**Action item:** Word for word, reproduce every line of the data below.

**Data:**
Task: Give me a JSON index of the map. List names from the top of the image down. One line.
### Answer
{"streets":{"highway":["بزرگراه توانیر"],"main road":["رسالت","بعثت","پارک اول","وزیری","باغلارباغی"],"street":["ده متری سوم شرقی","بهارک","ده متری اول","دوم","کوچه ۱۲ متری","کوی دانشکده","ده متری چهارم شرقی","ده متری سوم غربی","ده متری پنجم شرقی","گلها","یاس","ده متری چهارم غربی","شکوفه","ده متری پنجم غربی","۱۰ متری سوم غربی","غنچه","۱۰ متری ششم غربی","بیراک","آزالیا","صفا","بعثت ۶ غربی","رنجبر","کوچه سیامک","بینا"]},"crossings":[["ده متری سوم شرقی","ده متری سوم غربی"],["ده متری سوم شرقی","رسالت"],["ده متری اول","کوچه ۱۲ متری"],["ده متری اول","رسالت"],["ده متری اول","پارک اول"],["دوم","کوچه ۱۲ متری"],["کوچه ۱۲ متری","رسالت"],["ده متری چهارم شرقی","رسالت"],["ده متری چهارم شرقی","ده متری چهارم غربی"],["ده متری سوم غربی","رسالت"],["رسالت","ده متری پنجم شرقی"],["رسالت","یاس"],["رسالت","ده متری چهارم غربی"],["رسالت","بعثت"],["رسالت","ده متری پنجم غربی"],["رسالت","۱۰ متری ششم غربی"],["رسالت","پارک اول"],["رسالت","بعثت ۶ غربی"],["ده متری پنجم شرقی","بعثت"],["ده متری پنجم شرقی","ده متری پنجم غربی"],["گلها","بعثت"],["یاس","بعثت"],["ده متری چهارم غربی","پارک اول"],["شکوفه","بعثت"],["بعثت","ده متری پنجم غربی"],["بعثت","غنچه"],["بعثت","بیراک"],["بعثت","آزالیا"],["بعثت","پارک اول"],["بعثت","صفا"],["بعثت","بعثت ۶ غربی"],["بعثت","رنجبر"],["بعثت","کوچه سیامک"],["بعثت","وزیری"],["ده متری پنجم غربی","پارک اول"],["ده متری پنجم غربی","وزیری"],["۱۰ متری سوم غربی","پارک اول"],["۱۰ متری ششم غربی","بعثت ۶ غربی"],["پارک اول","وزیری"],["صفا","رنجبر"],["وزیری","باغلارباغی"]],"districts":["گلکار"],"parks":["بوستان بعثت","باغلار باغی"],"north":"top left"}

**Solution to this task:**
Task: Give me a JSON index of the map. List names from the top of the image down. One line.
### Answer
{"streets":{"highway":["بزرگراه توانیر"],"main road":["رسالت","بعثت","پارک اول","وزیری","باغلارباغی"],"street":["ده متری سوم شرقی","بهارک","ده متری اول","دوم","کوچه ۱۲ متری","کوی دانشکده","ده متری چهارم شرقی","ده متری سوم غربی","ده متری پنجم شرقی","گلها","یاس","ده متری چهارم غربی","شکوفه","ده متری پنجم غربی","۱۰ متری سوم غربی","غنچه","۱۰ متری ششم غربی","بیراک","آزالیا","صفا","بعثت ۶ غربی","رنجبر","کوچه سیامک","بینا"]},"crossings":[["ده متری سوم شرقی","ده متری سوم غربی"],["ده متری سوم شرقی","رسالت"],["ده متری اول","کوچه ۱۲ متری"],["ده متری اول","رسالت"],["ده متری اول","پارک اول"],["دوم","کوچه ۱۲ متری"],["کوچه ۱۲ متری","رسالت"],["ده متری چهارم شرقی","رسالت"],["ده متری چهارم شرقی","ده متری چهارم غربی"],["ده متری سوم غربی","رسالت"],["رسالت","ده متری پنجم شرقی"],["رسالت","یاس"],["رسالت","ده متری چهارم غربی"],["رسالت","بعثت"],["رسالت","ده متری پنجم غربی"],["رسالت","۱۰ متری ششم غربی"],["رسالت","پارک اول"],["رسالت","بعثت ۶ غربی"],["ده متری پنجم شرقی","بعثت"],["ده متری پنجم شرقی","ده متری پنجم غربی"],["گلها","بعثت"],["یاس","بعثت"],["ده متری چهارم غربی","پارک اول"],["شکوفه","بعثت"],["بعثت","ده متری پنجم غربی"],["بعثت","غنچه"],["بعثت","بیراک"],["بعثت","آزالیا"],["بعثت","پارک اول"],["بعثت","صفا"],["بعثت","بعثت ۶ غربی"],["بعثت","رنجبر"],["بعثت","کوچه سیامک"],["بعثت","وزیری"],["ده متری پنجم غربی","پارک اول"],["ده متری پنجم غربی","وزیری"],["۱۰ متری سوم غربی","پارک اول"],["۱۰ متری ششم غربی","بعثت ۶ غربی"],["پارک اول","وزیری"],["صفا","رنجبر"],["وزیری","باغلارباغی"]],"districts":["گلکار"],"parks":["بوستان بعثت","باغلار باغی"],"north":"top left"}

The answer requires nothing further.